Recast the listing's lines as a JSON list of strings, one string per line and no blank lines. Begin at the line that has "PRÓXIMA RUTA" and stop after the line that has "Fiestas de Gebas andando como se hacía...".

[Opening TASK INPUTS section]

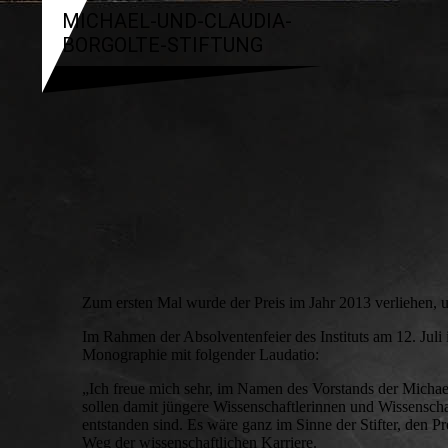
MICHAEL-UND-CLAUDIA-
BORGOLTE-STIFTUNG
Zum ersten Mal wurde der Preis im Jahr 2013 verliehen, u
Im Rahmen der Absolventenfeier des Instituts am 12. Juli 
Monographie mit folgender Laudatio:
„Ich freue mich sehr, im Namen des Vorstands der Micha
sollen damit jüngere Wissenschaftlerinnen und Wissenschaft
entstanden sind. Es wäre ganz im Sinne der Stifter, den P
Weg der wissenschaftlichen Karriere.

[Closing TASK INPUTS section]
[Opening TASK INPUTS section]

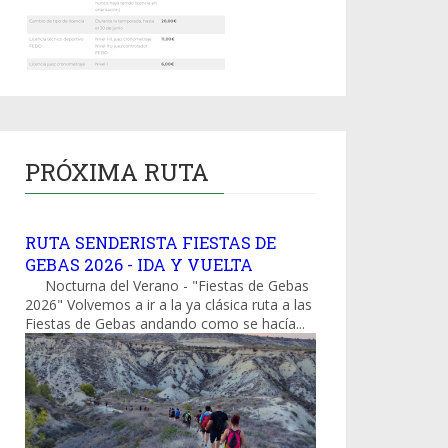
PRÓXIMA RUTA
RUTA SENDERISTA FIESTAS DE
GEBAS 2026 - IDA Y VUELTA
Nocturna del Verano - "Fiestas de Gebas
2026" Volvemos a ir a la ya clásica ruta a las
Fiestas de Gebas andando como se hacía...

[Closing TASK INPUTS section]

§ FINAL ANSWER
[
  "PRÓXIMA RUTA",
  "RUTA SENDERISTA FIESTAS DE",
  "GEBAS 2026 - IDA Y VUELTA",
  "Nocturna del Verano - \"Fiestas de Gebas",
  "2026\" Volvemos a ir a la ya clásica ruta a las",
  "Fiestas de Gebas andando como se hacía..."
]